Ontario Court of Appeal recognizes importance of access to justice for niqab-wearing women.
Toronto (15 October 2010) – The decision by the Ontario Court of Appeal (in the case of R. v. N.S.) sends a strong signal that sexual assault complainants will be permitted to wear their niqabs while testifying, subject to limited exceptions and the strictures of the complainant's religious beliefs, according to the Women's Legal Education and Action Fund (LEAF).
"This is a significant decision affirming the importance of fair trials and access to justice for Muslim women and all sexual assault complainants" notes LEAF director of litigation, Joanna Birenbaum.
The judgment specifically recognizes the "powerful" nature of the complainant's rights to wear her niqab while testifying and the unique "hardships" and "particularly vulnerable position" suffered by women who report sexual assault.

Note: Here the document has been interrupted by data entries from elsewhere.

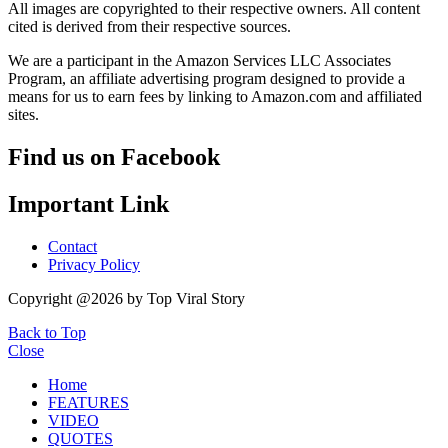
All images are copyrighted to their respective owners. All content
cited is derived from their respective sources.
We are a participant in the Amazon Services LLC Associates
Program, an affiliate advertising program designed to provide a
means for us to earn fees by linking to Amazon.com and affiliated
sites.
Find us on Facebook
Important Link
Contact
Privacy Policy
Copyright @2026 by Top Viral Story
Back to Top
Close
Home
FEATURES
VIDEO
QUOTES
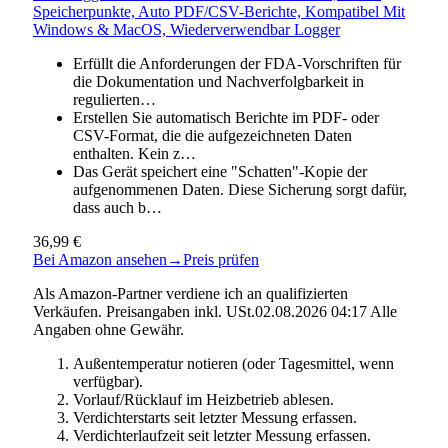
Speicherpunkte, Auto PDF/CSV-Berichte, Kompatibel Mit
Windows & MacOS, Wiederverwendbar Logger
Erfüllt die Anforderungen der FDA-Vorschriften für
die Dokumentation und Nachverfolgbarkeit in
regulierten…
Erstellen Sie automatisch Berichte im PDF- oder
CSV-Format, die die aufgezeichneten Daten
enthalten. Kein z…
Das Gerät speichert eine "Schatten"-Kopie der
aufgenommenen Daten. Diese Sicherung sorgt dafür,
dass auch b…
36,99 €
Bei Amazon ansehen
→
Preis prüfen
Als Amazon-Partner verdiene ich an qualifizierten
Verkäufen. Preisangaben inkl. USt.02.08.2026 04:17 Alle
Angaben ohne Gewähr.
Außentemperatur notieren (oder Tagesmittel, wenn
verfügbar).
Vorlauf/Rücklauf im Heizbetrieb ablesen.
Verdichterstarts seit letzter Messung erfassen.
Verdichterlaufzeit seit letzter Messung erfassen.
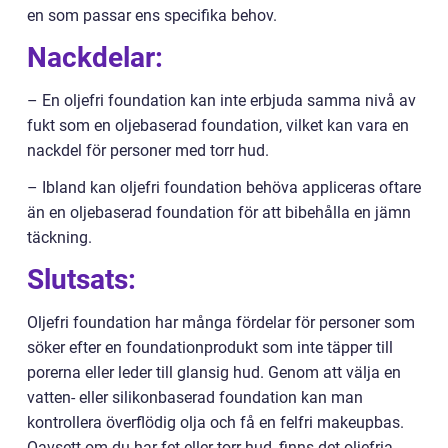
en som passar ens specifika behov.
Nackdelar:
– En oljefri foundation kan inte erbjuda samma nivå av
fukt som en oljebaserad foundation, vilket kan vara en
nackdel för personer med torr hud.
– Ibland kan oljefri foundation behöva appliceras oftare
än en oljebaserad foundation för att bibehålla en jämn
täckning.
Slutsats:
Oljefri foundation har många fördelar för personer som
söker efter en foundationprodukt som inte täpper till
porerna eller leder till glansig hud. Genom att välja en
vatten- eller silikonbaserad foundation kan man
kontrollera överflödig olja och få en felfri makeupbas.
Oavsett om du har fet eller torr hud, finns det oljefria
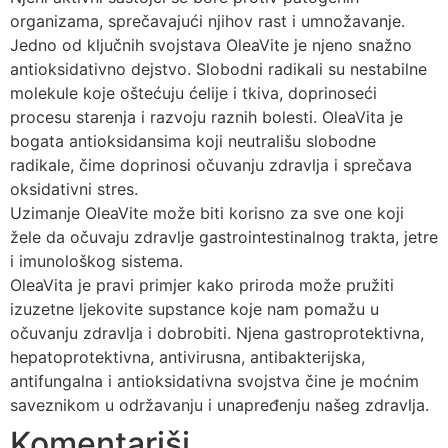
organizama, sprečavajući njihov rast i umnožavanje.
Jedno od ključnih svojstava OleaVite je njeno snažno
antioksidativno dejstvo. Slobodni radikali su nestabilne
molekule koje oštećuju ćelije i tkiva, doprinoseći
procesu starenja i razvoju raznih bolesti. OleaVita je
bogata antioksidansima koji neutrališu slobodne
radikale, čime doprinosi očuvanju zdravlja i sprečava
oksidativni stres.
Uzimanje OleaVite može biti korisno za sve one koji
žele da očuvaju zdravlje gastrointestinalnog trakta, jetre
i imunološkog sistema.
OleaVita je pravi primjer kako priroda može pružiti
izuzetne ljekovite supstance koje nam pomažu u
očuvanju zdravlja i dobrobiti. Njena gastroprotektivna,
hepatoprotektivna, antivirusna, antibakterijska,
antifungalna i antioksidativna svojstva čine je moćnim
saveznikom u održavanju i unapređenju našeg zdravlja.
Komentariši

The Court also recognizes that Muslims are a "minority that many believe is unfairly maligned and stereotyped in contemporary Canada" and that a failure to adequately consider the complainant's rights could "legitimize that negative stereotyping."

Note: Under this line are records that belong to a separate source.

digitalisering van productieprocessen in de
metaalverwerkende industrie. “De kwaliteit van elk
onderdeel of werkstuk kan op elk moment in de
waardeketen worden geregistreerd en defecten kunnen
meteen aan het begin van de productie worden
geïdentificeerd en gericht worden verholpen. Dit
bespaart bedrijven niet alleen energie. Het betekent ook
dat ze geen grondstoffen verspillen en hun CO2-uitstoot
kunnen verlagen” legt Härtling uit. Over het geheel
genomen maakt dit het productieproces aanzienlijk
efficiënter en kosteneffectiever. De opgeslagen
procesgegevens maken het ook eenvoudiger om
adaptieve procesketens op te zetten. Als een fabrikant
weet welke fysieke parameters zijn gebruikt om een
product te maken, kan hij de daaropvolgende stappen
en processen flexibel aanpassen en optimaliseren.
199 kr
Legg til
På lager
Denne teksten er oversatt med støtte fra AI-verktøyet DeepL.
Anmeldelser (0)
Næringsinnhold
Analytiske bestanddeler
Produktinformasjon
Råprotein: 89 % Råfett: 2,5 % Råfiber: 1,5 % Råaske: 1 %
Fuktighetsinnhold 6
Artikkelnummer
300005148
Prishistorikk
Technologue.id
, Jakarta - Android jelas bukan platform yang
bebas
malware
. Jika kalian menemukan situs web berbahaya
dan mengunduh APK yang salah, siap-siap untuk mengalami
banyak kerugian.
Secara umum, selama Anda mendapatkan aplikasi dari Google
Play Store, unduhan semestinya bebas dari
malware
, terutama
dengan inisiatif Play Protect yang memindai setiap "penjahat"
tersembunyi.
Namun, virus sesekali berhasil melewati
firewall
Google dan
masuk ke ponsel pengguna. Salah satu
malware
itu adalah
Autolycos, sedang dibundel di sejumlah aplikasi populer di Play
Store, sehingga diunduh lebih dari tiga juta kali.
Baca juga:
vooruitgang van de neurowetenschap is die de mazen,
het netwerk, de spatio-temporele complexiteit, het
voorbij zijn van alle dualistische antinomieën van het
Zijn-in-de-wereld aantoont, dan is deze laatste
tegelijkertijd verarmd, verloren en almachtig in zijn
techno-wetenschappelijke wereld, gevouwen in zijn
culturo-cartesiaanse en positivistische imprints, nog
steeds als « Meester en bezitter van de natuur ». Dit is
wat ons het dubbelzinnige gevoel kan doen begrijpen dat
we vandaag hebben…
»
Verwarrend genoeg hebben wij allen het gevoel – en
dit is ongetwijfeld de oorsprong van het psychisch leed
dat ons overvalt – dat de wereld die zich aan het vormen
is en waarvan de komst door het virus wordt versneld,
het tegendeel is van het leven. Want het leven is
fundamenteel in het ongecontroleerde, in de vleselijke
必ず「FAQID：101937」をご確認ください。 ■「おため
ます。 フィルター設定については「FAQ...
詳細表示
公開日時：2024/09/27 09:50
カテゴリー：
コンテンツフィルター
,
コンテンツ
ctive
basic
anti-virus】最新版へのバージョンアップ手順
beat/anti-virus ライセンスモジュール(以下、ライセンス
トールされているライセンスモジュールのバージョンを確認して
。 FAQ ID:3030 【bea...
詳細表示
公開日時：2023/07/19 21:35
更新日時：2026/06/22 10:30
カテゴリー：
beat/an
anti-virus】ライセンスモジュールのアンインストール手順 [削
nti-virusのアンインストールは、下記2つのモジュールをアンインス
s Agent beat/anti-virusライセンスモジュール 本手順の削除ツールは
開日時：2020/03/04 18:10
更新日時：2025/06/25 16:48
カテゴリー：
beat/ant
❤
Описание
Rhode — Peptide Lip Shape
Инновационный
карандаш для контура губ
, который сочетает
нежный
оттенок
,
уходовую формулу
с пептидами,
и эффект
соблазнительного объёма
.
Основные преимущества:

"It is also important that the court confirmed the unreliability of demeanour evidence in general and in the specific circumstance of sexual assault," says LEAF co-counsel Susan Chapman. "The court went so far as to hold that allowing the complainant to wear her niqab could advance the truth seeking function of the criminal trial".
The court noted that a complainant who normally wears the niqab and is required to unveil cannot be expected to "be herself" on the stand.
The court held that the ultimate decision of whether to permit a witness to testify wearing a niqab must be determined on a case by case basis. A bald assertion of a right to demeanour evidence is unlikely ever to be sufficient, particularly at the preliminary inquiry stage.
LEAF asked the court to consider the demand that a sexual assault victim remove her niqab in the context of the long history of sexual assault complainants being harassed, re-victimized, humiliated and intimidated, especially at the preliminary inquiry. Such tactics have long been used to shut down prosecutions or prevent women from reporting sexual assault in the first place.